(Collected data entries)
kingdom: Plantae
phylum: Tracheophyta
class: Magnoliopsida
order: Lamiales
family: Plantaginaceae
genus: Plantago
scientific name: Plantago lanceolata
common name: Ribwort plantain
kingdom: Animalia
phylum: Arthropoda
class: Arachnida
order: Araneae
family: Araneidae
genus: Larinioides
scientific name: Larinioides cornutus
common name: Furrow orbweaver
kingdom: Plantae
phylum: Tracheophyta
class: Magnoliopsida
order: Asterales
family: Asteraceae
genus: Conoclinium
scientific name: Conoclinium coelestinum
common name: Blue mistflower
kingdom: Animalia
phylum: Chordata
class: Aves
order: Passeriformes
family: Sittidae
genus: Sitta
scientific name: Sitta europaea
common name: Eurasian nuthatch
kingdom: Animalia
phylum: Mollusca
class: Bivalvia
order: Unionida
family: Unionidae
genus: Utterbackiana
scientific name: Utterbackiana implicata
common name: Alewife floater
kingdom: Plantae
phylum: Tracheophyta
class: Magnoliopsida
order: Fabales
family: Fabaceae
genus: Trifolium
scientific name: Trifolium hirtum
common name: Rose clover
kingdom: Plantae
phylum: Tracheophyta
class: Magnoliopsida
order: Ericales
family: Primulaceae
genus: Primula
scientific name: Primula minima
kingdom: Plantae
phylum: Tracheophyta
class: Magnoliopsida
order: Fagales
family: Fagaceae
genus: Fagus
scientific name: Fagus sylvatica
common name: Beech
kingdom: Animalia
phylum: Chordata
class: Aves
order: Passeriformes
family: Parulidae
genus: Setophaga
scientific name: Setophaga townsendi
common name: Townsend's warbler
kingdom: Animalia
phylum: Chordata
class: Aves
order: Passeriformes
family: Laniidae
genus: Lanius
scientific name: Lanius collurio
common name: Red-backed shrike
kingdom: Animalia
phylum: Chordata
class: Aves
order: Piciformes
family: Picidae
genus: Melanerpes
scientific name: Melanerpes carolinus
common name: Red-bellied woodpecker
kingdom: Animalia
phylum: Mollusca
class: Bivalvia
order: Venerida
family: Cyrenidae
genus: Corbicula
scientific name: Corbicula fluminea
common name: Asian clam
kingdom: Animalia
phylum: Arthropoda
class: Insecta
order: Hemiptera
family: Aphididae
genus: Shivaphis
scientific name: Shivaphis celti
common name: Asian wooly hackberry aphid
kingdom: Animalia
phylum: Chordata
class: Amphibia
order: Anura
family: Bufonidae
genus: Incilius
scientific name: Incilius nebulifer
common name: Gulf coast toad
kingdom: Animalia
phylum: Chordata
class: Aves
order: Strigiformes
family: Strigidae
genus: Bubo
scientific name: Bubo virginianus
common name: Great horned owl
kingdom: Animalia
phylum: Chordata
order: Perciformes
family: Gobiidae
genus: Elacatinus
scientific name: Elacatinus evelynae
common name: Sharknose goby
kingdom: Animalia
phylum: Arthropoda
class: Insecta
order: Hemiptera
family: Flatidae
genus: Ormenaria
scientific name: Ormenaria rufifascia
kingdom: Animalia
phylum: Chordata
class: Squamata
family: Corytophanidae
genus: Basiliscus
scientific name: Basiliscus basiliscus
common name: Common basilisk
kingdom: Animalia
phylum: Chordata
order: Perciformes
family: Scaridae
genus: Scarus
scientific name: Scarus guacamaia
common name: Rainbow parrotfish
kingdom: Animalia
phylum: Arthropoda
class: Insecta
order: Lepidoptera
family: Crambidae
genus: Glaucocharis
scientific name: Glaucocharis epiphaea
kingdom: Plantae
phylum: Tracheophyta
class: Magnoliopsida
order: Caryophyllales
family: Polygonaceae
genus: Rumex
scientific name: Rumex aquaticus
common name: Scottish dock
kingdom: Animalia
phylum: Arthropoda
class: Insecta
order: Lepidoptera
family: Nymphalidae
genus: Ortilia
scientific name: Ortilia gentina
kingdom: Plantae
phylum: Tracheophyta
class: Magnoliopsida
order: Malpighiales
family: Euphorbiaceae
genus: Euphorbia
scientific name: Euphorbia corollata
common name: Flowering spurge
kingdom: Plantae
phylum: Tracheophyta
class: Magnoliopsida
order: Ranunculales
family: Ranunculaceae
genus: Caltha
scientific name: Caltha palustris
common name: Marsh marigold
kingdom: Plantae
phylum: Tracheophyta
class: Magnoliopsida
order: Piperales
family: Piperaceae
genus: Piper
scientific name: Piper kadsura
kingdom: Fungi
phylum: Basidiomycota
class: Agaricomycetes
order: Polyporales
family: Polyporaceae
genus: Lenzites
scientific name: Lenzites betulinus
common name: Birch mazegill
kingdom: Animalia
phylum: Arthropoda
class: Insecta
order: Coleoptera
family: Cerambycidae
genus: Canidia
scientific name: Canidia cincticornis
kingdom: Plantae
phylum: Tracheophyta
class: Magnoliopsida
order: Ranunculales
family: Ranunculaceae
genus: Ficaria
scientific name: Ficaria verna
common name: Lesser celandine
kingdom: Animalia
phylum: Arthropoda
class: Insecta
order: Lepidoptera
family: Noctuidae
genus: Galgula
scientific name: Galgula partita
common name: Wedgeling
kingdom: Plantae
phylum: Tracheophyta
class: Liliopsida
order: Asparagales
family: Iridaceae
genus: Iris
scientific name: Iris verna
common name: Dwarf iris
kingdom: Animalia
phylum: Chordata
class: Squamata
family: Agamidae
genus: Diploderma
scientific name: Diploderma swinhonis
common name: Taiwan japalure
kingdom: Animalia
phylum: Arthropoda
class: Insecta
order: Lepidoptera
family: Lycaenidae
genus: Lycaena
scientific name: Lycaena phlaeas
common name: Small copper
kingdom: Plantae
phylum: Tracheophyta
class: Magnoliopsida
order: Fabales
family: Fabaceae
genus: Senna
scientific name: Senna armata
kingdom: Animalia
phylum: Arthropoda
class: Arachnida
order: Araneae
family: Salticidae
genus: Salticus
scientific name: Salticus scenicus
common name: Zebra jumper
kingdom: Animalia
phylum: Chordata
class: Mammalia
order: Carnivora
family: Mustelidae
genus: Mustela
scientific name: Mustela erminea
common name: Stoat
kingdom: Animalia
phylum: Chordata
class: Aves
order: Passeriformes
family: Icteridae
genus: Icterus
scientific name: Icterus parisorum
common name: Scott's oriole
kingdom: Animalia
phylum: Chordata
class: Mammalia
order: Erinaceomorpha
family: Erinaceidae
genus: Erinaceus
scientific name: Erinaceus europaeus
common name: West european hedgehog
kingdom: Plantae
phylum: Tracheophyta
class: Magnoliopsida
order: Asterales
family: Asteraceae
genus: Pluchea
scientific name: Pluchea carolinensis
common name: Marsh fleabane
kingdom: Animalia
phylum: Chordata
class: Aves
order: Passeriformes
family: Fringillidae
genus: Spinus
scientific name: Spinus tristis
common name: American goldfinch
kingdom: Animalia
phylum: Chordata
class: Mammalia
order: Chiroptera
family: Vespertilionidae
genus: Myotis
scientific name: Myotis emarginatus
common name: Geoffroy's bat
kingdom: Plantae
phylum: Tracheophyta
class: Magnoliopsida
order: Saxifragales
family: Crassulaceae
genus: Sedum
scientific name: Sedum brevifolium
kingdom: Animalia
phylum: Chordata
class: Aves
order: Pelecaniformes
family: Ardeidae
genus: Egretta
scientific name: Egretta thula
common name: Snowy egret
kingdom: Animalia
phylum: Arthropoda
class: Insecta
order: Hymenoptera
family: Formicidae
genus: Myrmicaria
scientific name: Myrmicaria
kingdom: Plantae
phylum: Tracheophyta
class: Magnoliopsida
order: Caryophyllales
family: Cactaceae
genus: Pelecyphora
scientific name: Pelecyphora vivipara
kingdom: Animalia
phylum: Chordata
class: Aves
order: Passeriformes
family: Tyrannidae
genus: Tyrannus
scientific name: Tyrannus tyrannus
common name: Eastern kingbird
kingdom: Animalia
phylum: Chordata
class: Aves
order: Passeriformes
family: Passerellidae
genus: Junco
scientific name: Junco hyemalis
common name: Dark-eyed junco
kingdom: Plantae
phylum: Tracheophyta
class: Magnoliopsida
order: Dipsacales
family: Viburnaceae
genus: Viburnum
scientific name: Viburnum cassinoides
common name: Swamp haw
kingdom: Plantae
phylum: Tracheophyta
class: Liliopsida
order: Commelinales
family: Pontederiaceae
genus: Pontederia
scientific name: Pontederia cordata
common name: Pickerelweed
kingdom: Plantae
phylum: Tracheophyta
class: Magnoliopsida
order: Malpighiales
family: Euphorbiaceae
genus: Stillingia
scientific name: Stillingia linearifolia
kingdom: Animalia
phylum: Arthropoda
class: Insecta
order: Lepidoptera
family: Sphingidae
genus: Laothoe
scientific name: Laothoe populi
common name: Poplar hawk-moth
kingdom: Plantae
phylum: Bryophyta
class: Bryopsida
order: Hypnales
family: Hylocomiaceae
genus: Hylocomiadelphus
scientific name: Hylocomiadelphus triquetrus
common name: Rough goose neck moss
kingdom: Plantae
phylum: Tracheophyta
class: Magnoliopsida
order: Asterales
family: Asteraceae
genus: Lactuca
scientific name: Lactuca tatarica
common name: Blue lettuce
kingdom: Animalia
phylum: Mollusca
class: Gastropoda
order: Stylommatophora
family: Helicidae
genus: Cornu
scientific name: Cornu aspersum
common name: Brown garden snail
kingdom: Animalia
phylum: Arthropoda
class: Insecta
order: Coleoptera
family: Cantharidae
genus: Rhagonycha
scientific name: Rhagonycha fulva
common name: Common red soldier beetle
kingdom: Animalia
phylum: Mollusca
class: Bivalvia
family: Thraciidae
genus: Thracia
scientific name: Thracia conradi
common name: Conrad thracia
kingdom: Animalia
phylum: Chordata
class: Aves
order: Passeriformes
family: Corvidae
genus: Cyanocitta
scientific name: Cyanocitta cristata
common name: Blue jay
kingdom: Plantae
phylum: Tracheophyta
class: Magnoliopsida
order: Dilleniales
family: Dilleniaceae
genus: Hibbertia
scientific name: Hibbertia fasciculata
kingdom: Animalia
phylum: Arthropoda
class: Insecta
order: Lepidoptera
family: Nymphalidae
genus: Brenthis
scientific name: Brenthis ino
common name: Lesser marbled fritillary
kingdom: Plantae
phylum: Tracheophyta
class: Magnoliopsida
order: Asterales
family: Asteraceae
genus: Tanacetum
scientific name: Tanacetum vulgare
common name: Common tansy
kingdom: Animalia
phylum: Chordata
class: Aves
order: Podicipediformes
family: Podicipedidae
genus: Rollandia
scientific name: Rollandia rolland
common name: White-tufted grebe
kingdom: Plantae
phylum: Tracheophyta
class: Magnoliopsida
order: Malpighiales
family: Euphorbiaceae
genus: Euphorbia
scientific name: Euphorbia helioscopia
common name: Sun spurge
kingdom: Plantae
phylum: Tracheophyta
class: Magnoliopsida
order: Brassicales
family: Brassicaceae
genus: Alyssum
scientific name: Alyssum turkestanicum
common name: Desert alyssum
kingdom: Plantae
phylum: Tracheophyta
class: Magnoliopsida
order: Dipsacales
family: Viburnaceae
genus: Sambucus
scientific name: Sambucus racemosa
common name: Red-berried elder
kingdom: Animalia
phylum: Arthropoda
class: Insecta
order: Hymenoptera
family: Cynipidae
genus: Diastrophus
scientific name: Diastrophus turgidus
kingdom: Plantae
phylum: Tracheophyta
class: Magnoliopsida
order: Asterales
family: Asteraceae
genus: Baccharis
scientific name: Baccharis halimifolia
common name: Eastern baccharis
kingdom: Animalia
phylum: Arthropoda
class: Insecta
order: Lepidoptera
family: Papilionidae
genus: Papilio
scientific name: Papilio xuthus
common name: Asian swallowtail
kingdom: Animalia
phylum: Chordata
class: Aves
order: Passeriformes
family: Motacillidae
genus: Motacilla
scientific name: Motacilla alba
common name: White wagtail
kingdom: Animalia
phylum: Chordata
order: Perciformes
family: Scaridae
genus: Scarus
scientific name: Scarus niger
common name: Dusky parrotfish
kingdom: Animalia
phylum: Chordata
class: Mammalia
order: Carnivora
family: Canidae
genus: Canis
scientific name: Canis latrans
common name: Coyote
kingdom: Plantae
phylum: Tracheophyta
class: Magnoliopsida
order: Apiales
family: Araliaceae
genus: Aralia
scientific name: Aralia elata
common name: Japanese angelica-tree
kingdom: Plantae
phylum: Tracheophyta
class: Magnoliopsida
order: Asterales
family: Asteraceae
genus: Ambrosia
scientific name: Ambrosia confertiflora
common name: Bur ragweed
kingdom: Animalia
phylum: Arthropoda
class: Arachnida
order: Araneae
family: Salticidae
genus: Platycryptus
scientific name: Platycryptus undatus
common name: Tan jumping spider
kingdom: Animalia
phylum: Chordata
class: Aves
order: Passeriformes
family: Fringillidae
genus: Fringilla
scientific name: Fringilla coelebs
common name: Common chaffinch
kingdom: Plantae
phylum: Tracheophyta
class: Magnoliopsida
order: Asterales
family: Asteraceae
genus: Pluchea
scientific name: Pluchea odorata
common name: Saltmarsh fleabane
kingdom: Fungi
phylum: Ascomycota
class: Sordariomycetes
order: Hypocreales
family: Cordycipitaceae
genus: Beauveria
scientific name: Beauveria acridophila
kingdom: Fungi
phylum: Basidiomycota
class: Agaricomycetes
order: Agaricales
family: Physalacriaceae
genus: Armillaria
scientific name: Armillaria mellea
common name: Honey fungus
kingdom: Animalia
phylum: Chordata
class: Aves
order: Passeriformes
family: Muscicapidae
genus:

Problem description |
Reproduce word for word the lines of the data, starting with the line that contains "order: Unionida" and ending with the line that contains "scientific name: Trifolium hirtum", with both of those lines included.

Answer in full |
order: Unionida
family: Unionidae
genus: Utterbackiana
scientific name: Utterbackiana implicata
common name: Alewife floater
kingdom: Plantae
phylum: Tracheophyta
class: Magnoliopsida
order: Fabales
family: Fabaceae
genus: Trifolium
scientific name: Trifolium hirtum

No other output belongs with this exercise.